“Qué lástima llegar a vieja. Ya no me puedo mover con la soltura de antes. Tampoco es que vea como cuando era joven. Y de oír ya ni hablamos. Aquí me tienes, con mis audífonos”.
Lo dice con tono jocoso. Raquel conoce la ironía de su madre, pero no deja de pensar que esas palabras esconden una pequeña queja. Ella no entra en porcentajes. No los necesita. Sabe, por ley de vida, que las personas mayores sufren problemas auditivos. Entonces recuerda algunos versos del poema de Jaime Gil de Biedma, No volveré a ser joven:
Que la vida iba en serio
uno lo empieza a comprender más tarde
como todos los jóvenes, yo vine
a llevarme la vida por delante.
“Mamá ha sabido adecuarse a su edad biológica. Es consciente de sus limitaciones y pone todo el empeño en salvarlas”. Son las frases que se repite Raquel una y otra vez en lo más profundo de su ser, a modo de mantra. Es cierto que su madre representa un ejemplo. Su actitud vital es digna de elogio.

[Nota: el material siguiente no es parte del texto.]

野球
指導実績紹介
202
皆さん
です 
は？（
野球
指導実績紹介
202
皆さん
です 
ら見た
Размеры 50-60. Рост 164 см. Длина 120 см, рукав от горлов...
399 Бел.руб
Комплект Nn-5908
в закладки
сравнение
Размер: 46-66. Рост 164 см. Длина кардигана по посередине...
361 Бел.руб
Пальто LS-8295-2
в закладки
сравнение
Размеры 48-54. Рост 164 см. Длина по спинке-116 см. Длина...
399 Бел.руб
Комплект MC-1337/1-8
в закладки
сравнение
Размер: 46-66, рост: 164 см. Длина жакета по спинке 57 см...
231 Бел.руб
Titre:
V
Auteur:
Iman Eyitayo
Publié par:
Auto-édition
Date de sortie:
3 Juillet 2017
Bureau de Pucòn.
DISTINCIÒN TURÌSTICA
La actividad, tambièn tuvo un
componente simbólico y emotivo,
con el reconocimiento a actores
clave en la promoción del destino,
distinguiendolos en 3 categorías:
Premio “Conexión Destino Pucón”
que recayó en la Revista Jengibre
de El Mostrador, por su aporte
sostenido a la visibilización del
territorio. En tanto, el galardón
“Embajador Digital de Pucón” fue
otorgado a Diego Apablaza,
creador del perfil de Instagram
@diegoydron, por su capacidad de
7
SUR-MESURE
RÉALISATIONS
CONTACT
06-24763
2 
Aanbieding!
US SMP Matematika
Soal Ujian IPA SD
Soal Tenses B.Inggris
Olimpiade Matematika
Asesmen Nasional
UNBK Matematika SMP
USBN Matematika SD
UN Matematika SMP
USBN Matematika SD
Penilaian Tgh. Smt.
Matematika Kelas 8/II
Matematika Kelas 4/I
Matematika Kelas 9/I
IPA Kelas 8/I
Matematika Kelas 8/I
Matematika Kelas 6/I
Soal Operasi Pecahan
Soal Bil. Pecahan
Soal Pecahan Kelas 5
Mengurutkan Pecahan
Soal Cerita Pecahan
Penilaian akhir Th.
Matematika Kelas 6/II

Aunque debe estar en guardia. El fantasma de la depresión está ahí. Le han dicho que la sordera puede conducir a depresión en personas mayores. Con su madre parece que no hay peligro. No es de las que se aísla. Al contrario. Es muy sociable.
Pero no conviene darlo todo por sentado. Le corresponde estar pendiente. Y acompañarla a las revisiones audiológicas. La calidad de vida, eso es lo importante llegado cierto momento. Y ahí estará ella, para lo que necesite su madre. Su hermano también. Porque casi nadie se libra de las pérdidas auditivas. Todos seremos sordos, se dice una y otra vez mientras observa con ternura a su madre.